--- PAGE EXTRACT Enclosed Below ---

[opencms-dev] Mapping OpenCMS structured content XML field to a SOLR field

Arturo Martín Lladó arturo.martin.llado at gmail.com
Thu Feb 14 13:11:21 CET 2013


Hi,

2013/2/14 Rüdiger Kurz <r.kurz at alkacon.com>:
> Arturo,
>
> the mapping you defined in the XSD should not create a field 'numexp' even
> you declared it explicitly in the schema.xml since XML contents can hold
> multi lingual content. Instead several dynamic fields named numexp_<locale>
> will be created within the index, but also those are missing in your case.
>
> Having a closer look at the schema.xml you will find a dynamic field for
> each language: *_en,*_de,*_el,*_es,*_fi,*_fr,*_hu,*_it
>
> Only those languages can be indexed correctly that are also defined as
> locale in the opencms-system.xml as in the schema.xml. If the locale is
> either missing in the schema or in the system configuration indexing will
> fail. Please check this.
>

Thank you VERY much!

That's it! Right now I'm working with the locale "ca" (i.e. Catalan).

--- End of Enclosed PAGE EXTRACT ---
--- RECORDS Enclosed Below ---

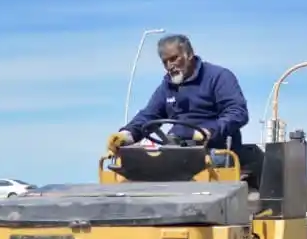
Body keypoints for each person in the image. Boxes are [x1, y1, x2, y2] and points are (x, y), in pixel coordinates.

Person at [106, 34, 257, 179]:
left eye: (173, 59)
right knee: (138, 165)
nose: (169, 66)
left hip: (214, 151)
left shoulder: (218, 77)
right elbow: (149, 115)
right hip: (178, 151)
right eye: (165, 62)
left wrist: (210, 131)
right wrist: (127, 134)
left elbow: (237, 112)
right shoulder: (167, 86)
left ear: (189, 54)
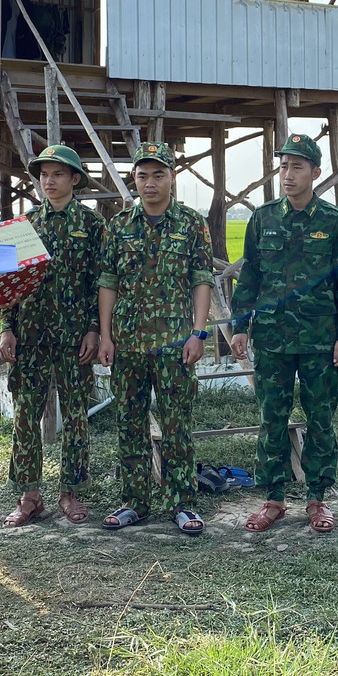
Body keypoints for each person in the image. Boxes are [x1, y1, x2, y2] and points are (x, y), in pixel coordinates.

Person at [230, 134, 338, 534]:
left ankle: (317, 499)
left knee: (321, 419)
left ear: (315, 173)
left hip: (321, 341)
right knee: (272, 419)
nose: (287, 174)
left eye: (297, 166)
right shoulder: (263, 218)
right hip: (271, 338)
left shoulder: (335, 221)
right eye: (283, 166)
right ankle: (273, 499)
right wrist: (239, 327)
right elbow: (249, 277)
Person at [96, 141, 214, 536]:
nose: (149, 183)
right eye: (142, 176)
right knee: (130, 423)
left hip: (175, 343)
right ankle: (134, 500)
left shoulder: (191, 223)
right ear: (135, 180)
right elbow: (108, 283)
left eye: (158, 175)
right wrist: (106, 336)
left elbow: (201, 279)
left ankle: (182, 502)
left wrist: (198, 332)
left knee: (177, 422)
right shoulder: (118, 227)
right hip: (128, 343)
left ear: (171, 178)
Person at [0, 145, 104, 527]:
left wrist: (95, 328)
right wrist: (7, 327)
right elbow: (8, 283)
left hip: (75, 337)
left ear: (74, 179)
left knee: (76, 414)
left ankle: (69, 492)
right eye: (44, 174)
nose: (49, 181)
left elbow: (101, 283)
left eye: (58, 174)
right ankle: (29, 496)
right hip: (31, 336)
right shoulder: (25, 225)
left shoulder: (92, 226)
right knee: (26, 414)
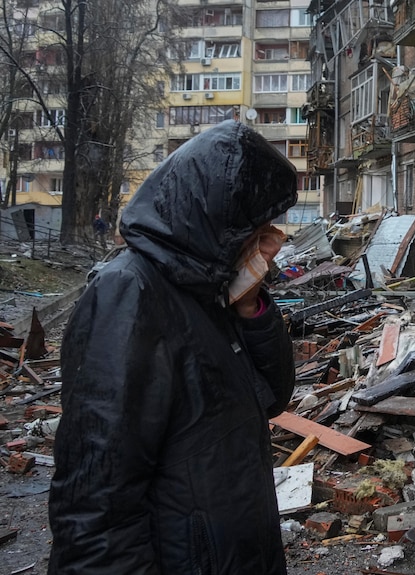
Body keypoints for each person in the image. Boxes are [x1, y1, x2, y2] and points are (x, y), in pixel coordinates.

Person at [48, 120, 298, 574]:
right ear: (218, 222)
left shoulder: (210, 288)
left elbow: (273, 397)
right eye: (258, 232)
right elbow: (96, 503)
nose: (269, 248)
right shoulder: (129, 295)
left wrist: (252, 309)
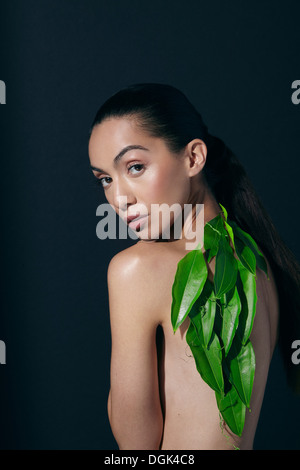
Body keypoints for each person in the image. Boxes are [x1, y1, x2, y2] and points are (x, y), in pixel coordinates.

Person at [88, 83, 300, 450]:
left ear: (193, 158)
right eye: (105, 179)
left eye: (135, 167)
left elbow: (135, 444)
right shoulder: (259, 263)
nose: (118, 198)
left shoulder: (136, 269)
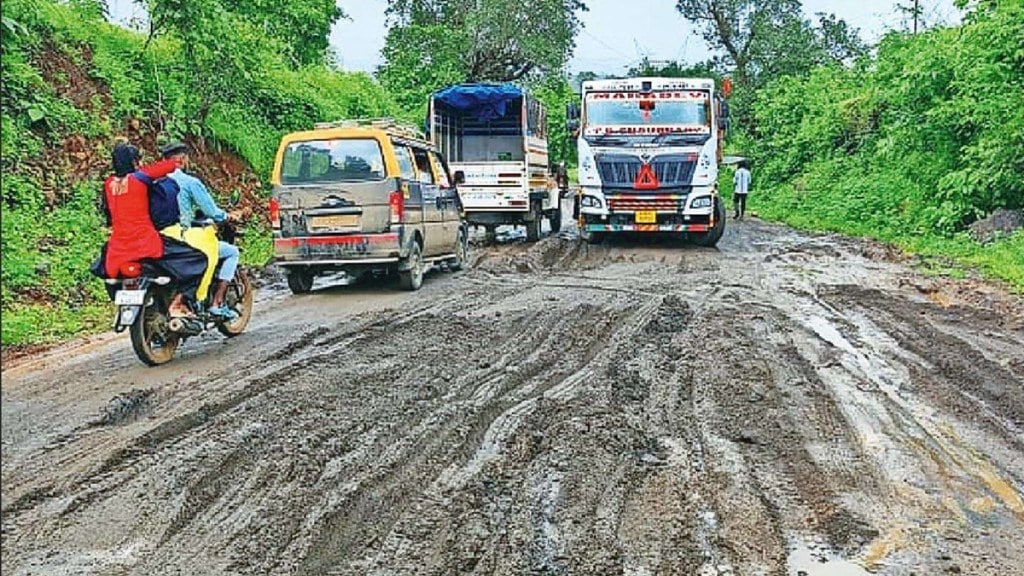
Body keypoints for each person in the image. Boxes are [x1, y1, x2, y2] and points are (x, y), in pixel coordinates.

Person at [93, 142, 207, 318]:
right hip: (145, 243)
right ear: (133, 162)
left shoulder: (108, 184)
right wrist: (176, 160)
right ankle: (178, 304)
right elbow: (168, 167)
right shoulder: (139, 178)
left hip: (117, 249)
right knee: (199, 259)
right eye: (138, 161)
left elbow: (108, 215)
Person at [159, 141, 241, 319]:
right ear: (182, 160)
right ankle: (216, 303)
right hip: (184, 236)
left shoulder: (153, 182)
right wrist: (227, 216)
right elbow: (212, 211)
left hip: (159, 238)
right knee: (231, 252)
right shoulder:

--- End of Enclosed RECORDS ---

YOUR OBJECTIVE
According to the mailing-list message, which dynamic field patterns does the schema.xml define for each language? Rely only on the mailing-list message, not on the records.

SOLUTION FOR THIS TASK
*_en, *_de, *_el, *_es, *_fi, *_fr, *_hu, *_it